Supplied records START

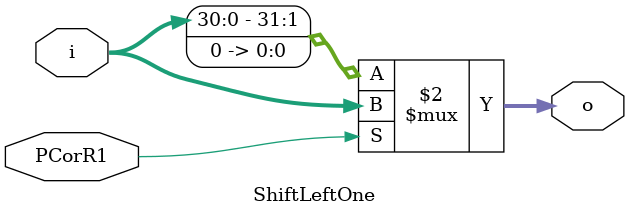
<source format=v>
module ShiftLeftOne (
    input wire PCorR1,
    input signed [31:0] i,
    output signed [31:0] o
);

    // TODO: implement your shift left 1 here
    assign o = (PCorR1) ? i : i << 1;


endmodule


</source>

Supplied records END

Output the records exactly as they appear, skipping any pictures.

<source format=v>
module ShiftLeftOne (
    input wire PCorR1,
    input signed [31:0] i,
    output signed [31:0] o
);

    // TODO: implement your shift left 1 here
    assign o = (PCorR1) ? i : i << 1;


endmodule


</source>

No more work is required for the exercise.